**課題の説明:** WhatsAppのプライバシー重視の声明を伝える記事を、一字一句変えずに全文そのまま繰り返してください。

**本文抜粋:**
------------------------------------------------------------------------

米Facebookによる買収に合意した米WhatsAppは現地時間2014年3月17日、ユーザーの懸念払拭を図るため、プライバシー最優先の姿勢を強調する声明を発表した。Jan Koum共同創業者兼最高経営責任者(CEO)は、「ユーザーのプライバシーを尊重することは、われわれのDNAに刻まれている」と述べている。

 FacebookとWhatsAppは今年2月、FacebookがWhatsAppを約160億ドルで買収することで合意したことを発表した(関連記事:Facebook、メッセージングアプリ「WhatsApp」を約160億ドルで買収へ)。WhatsAppは米Yahoo!の元従業員2人が設立したベンチャー企業で、iOS、Android、 BlackBerry、 Windows Phone、Symbian向けにアプリケーションを提供している。

 利用開始2年目から料金を取るサブスクリプション方式のWhatsAppは、氏名、住所、電子メールアドレスといった個人情報を取得せず、広告を表示しないビジネスモデルが受け入れられてきた。月間ユーザーは4億5000万人を超え、その70%は毎日アクセスしているという。FacebookのMark Zuckerberg CEOは、買収後もWhatsAppを独立事業として維持し、ビジネスの変更は無いと明言している(関連記事:[MWC2014]「WhatsAppは独立したビジネス」、FacebookのザッカーバーグCEOが強調)。

 しかしWhatsAppが方針を変えてユーザー情報をFacebookに渡す可能性があるとの不安がユーザー間に広がり、プライバシー擁護団体などは同買収計画を調査するよう米連邦取引委員会(FTC)に要求している(関連記事:米プライバシー団体ら、FacebookのWhatsApp買収についてFTCに調査を要求)。

------------------------------------------------------------------------

**データセット:**
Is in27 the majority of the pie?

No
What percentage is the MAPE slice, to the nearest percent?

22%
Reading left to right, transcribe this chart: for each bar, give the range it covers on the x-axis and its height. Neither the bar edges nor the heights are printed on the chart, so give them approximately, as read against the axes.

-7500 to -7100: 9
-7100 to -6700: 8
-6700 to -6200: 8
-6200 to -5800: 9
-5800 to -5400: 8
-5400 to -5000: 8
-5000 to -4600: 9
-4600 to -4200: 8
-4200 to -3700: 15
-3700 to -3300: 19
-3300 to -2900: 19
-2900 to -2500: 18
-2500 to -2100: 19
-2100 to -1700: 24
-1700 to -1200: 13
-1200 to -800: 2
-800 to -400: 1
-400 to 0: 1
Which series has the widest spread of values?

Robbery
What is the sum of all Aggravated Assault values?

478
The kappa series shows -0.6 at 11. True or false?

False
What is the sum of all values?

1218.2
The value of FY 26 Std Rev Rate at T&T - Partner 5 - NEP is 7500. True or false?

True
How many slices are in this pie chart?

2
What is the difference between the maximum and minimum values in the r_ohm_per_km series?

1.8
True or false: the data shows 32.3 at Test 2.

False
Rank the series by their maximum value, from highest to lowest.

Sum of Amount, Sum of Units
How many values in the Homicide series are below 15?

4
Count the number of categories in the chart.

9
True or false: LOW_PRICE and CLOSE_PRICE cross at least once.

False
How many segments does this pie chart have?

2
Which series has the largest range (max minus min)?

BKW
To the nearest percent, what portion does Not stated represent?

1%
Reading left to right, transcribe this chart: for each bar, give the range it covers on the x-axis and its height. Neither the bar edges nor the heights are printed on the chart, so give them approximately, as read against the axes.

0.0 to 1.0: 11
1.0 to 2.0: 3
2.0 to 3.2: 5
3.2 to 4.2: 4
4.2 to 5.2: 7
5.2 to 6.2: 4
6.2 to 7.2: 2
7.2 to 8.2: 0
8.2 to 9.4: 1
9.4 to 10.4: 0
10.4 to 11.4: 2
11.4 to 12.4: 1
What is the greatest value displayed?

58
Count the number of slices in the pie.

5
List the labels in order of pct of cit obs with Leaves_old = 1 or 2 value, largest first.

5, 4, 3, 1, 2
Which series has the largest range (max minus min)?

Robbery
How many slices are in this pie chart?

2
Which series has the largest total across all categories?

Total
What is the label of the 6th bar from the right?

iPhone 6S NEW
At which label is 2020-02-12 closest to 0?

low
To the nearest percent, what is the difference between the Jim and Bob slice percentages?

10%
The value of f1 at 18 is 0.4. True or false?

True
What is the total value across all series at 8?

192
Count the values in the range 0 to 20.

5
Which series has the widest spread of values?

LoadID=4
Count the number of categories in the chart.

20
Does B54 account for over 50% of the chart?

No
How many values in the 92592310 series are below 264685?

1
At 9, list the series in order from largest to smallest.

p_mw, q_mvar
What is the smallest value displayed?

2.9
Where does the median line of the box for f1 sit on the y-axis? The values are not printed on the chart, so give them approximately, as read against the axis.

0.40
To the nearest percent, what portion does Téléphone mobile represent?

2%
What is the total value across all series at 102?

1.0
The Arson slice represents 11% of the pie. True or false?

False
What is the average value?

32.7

------------------------------------------------------------------------

**解答結果:**
米Facebookによる買収に合意した米WhatsAppは現地時間2014年3月17日、ユーザーの懸念払拭を図るため、プライバシー最優先の姿勢を強調する声明を発表した。Jan Koum共同創業者兼最高経営責任者(CEO)は、「ユーザーのプライバシーを尊重することは、われわれのDNAに刻まれている」と述べている。

 FacebookとWhatsAppは今年2月、FacebookがWhatsAppを約160億ドルで買収することで合意したことを発表した(関連記事:Facebook、メッセージングアプリ「WhatsApp」を約160億ドルで買収へ)。WhatsAppは米Yahoo!の元従業員2人が設立したベンチャー企業で、iOS、Android、 BlackBerry、 Windows Phone、Symbian向けにアプリケーションを提供している。

 利用開始2年目から料金を取るサブスクリプション方式のWhatsAppは、氏名、住所、電子メールアドレスといった個人情報を取得せず、広告を表示しないビジネスモデルが受け入れられてきた。月間ユーザーは4億5000万人を超え、その70%は毎日アクセスしているという。FacebookのMark Zuckerberg CEOは、買収後もWhatsAppを独立事業として維持し、ビジネスの変更は無いと明言している(関連記事:[MWC2014]「WhatsAppは独立したビジネス」、FacebookのザッカーバーグCEOが強調)。

 しかしWhatsAppが方針を変えてユーザー情報をFacebookに渡す可能性があるとの不安がユーザー間に広がり、プライバシー擁護団体などは同買収計画を調査するよう米連邦取引委員会(FTC)に要求している(関連記事:米プライバシー団体ら、FacebookのWhatsApp買収についてFTCに調査を要求)。